There is an unfortunate, but familiar pilgrimage that entirely too many have taken—servants who have offered strong confession and service in the pure Gospel, but who then have doctrinally gone astray.
There is an important lesson to be learned when we hear of faithful servants of the Word vacating singular service to Christ crucified to join some heterodox communion. There is an unfortunate, but familiar pilgrimage that entirely too many have taken—servants who have offered strong confession and service in the pure Gospel, but who then have doctrinally gone astray. How does this happen? When the chief article of justification begins to wane in one’s thinking as the chief article—when it becomes just one among all the other articles of faith—the Devil can use whatever articles make up one’s doctrinal passion (good in their own right) to replace it. Just because you are against the false teachers about whatever articles of faith are near and dear to you; this is no guarantee that the Devil must have thrown up his hands and raised the white flag in seeking to separate you from a right faith and service in the righteousness of Christ. He has demonstrated ample ability to use your passions, your commitments against the false teachers, and your zeal, to dethrone the central significance of the forgiveness of sins in an all-sufficient cross of Christ.

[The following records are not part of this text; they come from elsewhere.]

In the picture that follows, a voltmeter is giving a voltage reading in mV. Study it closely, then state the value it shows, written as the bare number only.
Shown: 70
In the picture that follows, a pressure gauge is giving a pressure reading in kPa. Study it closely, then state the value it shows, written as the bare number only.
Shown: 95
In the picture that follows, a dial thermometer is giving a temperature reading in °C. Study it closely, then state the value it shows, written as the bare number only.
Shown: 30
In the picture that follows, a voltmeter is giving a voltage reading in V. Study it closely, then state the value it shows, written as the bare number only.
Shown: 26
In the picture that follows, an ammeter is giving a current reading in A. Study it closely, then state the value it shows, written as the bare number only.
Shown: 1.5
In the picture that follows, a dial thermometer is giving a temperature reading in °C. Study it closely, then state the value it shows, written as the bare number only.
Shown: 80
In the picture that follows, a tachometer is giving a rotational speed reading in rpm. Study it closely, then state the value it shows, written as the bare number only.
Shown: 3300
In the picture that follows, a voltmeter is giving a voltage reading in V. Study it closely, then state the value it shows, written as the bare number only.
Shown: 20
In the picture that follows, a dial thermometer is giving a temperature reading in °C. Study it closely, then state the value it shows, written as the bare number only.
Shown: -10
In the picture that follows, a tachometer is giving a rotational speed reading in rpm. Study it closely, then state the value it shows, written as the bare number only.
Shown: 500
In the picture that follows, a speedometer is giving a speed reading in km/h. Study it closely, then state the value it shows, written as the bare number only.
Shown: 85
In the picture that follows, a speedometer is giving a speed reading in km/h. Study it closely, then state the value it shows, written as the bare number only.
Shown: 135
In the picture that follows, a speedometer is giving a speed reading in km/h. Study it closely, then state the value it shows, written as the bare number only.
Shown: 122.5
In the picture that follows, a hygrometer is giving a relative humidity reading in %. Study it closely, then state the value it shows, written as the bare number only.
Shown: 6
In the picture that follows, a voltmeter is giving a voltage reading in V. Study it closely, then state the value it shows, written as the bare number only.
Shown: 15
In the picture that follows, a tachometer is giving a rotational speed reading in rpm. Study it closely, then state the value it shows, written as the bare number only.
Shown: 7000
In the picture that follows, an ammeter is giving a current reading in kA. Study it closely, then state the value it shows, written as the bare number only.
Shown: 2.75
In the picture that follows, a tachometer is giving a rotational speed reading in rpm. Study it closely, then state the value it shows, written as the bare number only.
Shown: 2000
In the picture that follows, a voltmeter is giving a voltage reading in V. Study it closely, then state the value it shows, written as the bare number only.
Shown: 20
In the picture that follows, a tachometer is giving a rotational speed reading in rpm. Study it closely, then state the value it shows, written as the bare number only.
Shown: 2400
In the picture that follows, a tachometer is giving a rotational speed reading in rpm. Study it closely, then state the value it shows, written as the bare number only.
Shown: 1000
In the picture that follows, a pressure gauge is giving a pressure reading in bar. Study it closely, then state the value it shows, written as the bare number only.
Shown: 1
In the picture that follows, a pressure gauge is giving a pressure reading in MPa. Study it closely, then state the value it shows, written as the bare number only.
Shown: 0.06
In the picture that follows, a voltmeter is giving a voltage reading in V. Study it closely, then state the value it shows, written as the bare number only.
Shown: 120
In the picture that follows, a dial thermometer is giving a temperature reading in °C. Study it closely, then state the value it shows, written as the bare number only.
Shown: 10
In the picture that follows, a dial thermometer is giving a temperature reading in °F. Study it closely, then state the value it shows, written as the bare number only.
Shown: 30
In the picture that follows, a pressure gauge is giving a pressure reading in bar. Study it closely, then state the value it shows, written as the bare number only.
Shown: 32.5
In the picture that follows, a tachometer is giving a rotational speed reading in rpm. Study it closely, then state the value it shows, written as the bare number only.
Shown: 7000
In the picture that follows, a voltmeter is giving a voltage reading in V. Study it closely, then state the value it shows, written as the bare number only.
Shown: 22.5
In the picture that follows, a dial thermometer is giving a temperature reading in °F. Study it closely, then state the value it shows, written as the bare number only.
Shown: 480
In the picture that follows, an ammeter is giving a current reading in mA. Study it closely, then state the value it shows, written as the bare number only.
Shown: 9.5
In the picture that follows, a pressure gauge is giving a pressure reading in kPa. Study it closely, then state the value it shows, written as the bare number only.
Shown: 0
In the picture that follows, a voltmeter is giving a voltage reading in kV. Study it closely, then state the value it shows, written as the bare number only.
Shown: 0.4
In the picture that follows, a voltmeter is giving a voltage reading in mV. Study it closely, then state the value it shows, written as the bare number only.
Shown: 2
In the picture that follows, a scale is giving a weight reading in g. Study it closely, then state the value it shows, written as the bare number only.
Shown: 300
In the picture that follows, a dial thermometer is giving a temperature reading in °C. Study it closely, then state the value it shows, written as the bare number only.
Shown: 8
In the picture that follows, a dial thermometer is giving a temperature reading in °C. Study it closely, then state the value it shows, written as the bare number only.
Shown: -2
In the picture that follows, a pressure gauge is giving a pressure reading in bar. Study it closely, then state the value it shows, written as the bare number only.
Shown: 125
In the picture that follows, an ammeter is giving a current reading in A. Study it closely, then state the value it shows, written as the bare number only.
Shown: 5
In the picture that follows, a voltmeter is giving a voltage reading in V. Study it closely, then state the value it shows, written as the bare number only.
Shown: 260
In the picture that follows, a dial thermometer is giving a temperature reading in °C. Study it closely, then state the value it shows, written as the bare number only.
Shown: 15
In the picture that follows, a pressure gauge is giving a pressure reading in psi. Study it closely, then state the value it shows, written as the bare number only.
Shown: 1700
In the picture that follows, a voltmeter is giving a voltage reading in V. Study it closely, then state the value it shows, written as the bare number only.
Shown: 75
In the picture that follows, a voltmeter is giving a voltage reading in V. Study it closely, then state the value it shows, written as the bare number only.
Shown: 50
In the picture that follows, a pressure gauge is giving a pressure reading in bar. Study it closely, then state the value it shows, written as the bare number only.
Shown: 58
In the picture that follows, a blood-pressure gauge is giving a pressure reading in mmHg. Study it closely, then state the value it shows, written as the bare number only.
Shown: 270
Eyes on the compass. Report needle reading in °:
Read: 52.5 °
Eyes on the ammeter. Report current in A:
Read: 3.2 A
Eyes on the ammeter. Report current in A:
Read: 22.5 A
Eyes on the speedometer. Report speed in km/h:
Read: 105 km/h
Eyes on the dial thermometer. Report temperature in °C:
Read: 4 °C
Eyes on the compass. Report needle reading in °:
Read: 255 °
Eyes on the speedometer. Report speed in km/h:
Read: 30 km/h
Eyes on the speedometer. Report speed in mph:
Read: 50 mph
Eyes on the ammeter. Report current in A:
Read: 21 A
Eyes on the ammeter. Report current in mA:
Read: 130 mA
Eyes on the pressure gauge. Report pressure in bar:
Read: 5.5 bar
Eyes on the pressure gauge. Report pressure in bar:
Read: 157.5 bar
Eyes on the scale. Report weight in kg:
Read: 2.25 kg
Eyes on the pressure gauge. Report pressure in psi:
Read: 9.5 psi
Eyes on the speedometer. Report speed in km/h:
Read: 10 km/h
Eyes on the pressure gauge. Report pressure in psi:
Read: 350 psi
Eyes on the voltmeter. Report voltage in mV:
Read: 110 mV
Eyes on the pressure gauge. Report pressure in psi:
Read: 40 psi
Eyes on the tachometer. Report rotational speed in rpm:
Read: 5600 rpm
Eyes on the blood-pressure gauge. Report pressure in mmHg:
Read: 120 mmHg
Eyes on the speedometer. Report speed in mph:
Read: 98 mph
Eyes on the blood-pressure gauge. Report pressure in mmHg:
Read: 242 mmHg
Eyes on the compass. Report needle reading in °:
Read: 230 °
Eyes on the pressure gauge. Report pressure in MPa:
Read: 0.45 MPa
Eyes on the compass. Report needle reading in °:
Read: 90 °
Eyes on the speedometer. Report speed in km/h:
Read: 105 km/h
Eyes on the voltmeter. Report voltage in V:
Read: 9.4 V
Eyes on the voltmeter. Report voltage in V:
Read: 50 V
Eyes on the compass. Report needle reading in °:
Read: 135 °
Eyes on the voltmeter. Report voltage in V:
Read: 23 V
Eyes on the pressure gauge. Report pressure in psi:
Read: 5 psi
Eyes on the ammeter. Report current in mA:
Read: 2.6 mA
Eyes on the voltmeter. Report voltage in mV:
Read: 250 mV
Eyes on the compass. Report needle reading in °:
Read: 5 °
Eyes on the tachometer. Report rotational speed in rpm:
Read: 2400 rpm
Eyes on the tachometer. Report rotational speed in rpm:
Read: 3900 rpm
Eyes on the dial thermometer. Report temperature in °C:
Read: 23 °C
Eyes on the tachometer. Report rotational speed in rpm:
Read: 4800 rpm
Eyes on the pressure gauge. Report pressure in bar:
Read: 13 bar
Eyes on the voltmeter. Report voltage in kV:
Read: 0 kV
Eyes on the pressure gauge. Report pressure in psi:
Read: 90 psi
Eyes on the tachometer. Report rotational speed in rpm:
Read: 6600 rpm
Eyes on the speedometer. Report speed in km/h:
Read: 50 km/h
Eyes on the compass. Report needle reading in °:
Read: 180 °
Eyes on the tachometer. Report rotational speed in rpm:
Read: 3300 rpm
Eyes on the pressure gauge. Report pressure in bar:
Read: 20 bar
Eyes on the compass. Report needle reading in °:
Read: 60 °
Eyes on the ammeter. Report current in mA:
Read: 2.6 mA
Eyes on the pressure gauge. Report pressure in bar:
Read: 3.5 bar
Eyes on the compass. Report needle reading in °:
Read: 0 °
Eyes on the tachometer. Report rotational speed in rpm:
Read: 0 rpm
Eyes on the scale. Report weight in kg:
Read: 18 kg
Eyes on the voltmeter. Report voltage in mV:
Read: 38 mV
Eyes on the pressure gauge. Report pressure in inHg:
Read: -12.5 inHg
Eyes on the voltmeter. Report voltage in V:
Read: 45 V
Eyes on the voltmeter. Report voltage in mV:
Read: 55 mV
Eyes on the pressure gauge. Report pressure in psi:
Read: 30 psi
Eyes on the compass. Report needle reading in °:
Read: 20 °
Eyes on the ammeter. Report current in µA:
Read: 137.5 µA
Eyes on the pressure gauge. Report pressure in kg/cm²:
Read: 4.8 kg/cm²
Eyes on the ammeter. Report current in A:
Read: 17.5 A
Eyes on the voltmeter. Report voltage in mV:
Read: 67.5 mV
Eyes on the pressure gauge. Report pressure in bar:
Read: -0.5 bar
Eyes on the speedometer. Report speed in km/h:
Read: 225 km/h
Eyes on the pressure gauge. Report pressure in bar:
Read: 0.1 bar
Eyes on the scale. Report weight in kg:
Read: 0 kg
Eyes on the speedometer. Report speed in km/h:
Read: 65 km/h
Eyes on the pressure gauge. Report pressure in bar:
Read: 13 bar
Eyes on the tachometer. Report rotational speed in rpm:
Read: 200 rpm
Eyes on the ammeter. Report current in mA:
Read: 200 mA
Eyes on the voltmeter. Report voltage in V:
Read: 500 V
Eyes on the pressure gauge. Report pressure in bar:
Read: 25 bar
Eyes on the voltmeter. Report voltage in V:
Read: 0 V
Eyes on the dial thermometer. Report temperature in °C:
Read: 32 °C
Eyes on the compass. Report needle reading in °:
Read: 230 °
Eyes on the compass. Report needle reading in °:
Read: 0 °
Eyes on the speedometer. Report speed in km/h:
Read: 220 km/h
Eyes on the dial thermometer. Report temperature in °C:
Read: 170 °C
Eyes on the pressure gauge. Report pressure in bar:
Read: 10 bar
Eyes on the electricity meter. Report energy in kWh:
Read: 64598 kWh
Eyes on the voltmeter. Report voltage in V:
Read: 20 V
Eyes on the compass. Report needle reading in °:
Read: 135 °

Once dethroning the sufficiency of the righteousness of the crucified Christ as the chief article, he then works to drive a wedge between those articles of faith and issues of habit that stir your passions, and the pure milk of the Gospel. When other heterodox traditions hold your views on your passionate articles of faith, the Devil will be at work to have you view their doctrinal errors as not so bad... even when they involve false understandings of justification, the central article of the Gospel.
Those who have been around a while have observed well how this played out over time with many champions of an inspired and inerrant Bible in the 1960s and 70s. Tragically, over time, many of these faithful confessors sold out the pure Gospel in the name of passion and zeal for evangelism and the mission of outreach. "Let’s get on with the mission of the Church!" was their cry. And they believed that the Baptists, Campus Crusade, and the church-growth authorities had what was needed to successfully undertake the Great Commission.
Since these Protestants had it right with mission and evangelism, it could be minimized that they had faulty understandings of how sinners are justified before God. In the midst of their narrow-minded passions, the Church and her Ministry, the Means of Grace, the historic liturgy, and a totally monergistic understanding of the saving work of Christ could be compromised for the sake of an all-encompassing, passionate vision of effectively saving souls.
But this is only the half of it. Many who matured in the faith some time after the Battle for the Bible and the compromise with Protestantism in the name of evangelistic mission—members of the next generation—these men were especially nurtured to cherish the treasures of the Church, its Holy Ministry, and its historic liturgy. And many through the teaching they received came to appreciate these articles and practices, as confessional Lutheranism historically retained and expressed them.
But I believe that we are witnessing how the Devil can use a passion for the catholicity of the Church, its historic liturgy, and the Holy Office of the apostolic Ministry, to rend asunder the crown jewel of the Church – justification by grace through faith alone. The Devil can do it just as easily as he can use and pervert passions for an inerrant, fully authoritative Bible. 'Swimming the Bosporus' can vacate sufficiency of the Grace of Christ just as much as watered-down emergent church missional thinking.
The point that Jesus makes about he who loves father or mother more than me is not worthy of me (Matt 10:37) has application also for we who would hold and cherish the articles of faith in the Gospel of our Lord. If we mis-order these articles, cherishing any article more than the chief work of the Savior on the cross and in the Gospel; if we treat any other article of faith in our minds as the central article upon which the Church stands or falls... then we become vulnerable to a form of doctrinal idolatry that the Devil can use to wrench the righteousness of Christ from us and our ministry to others. Good Lord, deliver us!